------ ENTRIES SUPPLIED ------

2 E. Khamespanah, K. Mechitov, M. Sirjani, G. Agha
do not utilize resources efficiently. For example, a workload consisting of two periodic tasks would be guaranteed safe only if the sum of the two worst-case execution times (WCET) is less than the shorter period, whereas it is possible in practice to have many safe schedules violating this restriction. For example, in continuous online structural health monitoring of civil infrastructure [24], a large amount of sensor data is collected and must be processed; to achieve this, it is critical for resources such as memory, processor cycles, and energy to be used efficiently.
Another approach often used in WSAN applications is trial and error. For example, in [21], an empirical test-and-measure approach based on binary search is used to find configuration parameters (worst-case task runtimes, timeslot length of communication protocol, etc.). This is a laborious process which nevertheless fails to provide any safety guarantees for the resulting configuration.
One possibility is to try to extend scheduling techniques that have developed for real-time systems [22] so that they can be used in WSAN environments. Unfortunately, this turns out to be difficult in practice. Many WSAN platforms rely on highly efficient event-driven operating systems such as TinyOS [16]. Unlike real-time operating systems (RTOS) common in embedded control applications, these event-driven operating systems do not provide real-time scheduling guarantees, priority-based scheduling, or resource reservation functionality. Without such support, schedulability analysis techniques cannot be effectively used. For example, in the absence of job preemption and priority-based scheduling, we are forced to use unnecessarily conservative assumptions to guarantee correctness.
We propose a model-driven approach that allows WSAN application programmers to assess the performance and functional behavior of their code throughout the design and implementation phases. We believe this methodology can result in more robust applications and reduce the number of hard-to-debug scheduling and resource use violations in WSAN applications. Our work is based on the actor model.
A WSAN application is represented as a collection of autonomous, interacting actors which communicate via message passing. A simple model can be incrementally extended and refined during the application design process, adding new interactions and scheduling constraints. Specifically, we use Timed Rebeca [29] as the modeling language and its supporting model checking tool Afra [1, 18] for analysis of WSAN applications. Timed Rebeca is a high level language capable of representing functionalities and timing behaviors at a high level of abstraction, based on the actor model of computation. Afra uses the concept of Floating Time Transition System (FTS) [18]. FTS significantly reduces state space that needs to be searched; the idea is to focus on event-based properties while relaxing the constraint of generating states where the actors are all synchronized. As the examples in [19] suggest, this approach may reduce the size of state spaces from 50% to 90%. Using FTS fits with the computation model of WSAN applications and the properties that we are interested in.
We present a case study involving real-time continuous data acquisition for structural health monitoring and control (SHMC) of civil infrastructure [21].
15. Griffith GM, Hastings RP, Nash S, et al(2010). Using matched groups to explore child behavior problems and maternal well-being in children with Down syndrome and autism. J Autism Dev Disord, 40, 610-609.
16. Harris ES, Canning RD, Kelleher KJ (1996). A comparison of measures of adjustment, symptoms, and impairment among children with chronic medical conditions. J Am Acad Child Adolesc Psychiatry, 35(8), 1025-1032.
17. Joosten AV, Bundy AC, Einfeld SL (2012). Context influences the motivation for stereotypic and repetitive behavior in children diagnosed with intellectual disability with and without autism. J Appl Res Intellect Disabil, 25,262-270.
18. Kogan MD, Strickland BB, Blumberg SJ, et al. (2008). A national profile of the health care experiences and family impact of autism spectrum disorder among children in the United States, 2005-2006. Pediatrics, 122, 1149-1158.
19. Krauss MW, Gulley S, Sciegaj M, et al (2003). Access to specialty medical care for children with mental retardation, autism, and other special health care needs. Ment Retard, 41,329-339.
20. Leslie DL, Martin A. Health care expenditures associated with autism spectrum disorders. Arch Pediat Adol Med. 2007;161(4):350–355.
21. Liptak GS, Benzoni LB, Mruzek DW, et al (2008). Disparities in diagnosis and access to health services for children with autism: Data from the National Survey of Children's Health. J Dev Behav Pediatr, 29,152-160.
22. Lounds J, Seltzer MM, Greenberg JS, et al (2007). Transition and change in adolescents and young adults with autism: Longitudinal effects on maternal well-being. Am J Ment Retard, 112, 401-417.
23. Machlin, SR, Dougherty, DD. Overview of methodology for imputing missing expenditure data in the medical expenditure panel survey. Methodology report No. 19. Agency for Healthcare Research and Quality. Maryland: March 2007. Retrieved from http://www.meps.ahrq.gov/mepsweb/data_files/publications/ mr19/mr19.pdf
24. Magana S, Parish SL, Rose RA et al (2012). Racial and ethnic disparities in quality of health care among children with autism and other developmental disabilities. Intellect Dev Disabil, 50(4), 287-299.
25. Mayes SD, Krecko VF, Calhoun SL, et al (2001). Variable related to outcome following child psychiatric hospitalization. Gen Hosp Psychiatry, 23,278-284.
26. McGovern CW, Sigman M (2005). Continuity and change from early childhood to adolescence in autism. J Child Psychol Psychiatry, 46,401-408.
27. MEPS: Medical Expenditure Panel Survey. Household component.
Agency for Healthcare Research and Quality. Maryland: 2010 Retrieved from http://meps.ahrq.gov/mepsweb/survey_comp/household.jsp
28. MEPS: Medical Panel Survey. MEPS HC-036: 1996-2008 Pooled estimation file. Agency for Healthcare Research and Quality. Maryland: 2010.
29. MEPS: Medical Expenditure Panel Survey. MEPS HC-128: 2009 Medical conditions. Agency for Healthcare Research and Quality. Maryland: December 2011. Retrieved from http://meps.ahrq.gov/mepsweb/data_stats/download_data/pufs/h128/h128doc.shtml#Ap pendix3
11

------

TASK> Give again, word for word, every line of the listing above from the one with "18. Kogan MD, Strickland" to the one with "28. MEPS: Medical", both inclusive, and nothing beyond them.

ANSWER BELOW>
18. Kogan MD, Strickland BB, Blumberg SJ, et al. (2008). A national profile of the health care experiences and family impact of autism spectrum disorder among children in the United States, 2005-2006. Pediatrics, 122, 1149-1158.
19. Krauss MW, Gulley S, Sciegaj M, et al (2003). Access to specialty medical care for children with mental retardation, autism, and other special health care needs. Ment Retard, 41,329-339.
20. Leslie DL, Martin A. Health care expenditures associated with autism spectrum disorders. Arch Pediat Adol Med. 2007;161(4):350–355.
21. Liptak GS, Benzoni LB, Mruzek DW, et al (2008). Disparities in diagnosis and access to health services for children with autism: Data from the National Survey of Children's Health. J Dev Behav Pediatr, 29,152-160.
22. Lounds J, Seltzer MM, Greenberg JS, et al (2007). Transition and change in adolescents and young adults with autism: Longitudinal effects on maternal well-being. Am J Ment Retard, 112, 401-417.
23. Machlin, SR, Dougherty, DD. Overview of methodology for imputing missing expenditure data in the medical expenditure panel survey. Methodology report No. 19. Agency for Healthcare Research and Quality. Maryland: March 2007. Retrieved from http://www.meps.ahrq.gov/mepsweb/data_files/publications/ mr19/mr19.pdf
24. Magana S, Parish SL, Rose RA et al (2012). Racial and ethnic disparities in quality of health care among children with autism and other developmental disabilities. Intellect Dev Disabil, 50(4), 287-299.
25. Mayes SD, Krecko VF, Calhoun SL, et al (2001). Variable related to outcome following child psychiatric hospitalization. Gen Hosp Psychiatry, 23,278-284.
26. McGovern CW, Sigman M (2005). Continuity and change from early childhood to adolescence in autism. J Child Psychol Psychiatry, 46,401-408.
27. MEPS: Medical Expenditure Panel Survey. Household component.
Agency for Healthcare Research and Quality. Maryland: 2010 Retrieved from http://meps.ahrq.gov/mepsweb/survey_comp/household.jsp
28. MEPS: Medical Panel Survey. MEPS HC-036: 1996-2008 Pooled estimation file. Agency for Healthcare Research and Quality. Maryland: 2010.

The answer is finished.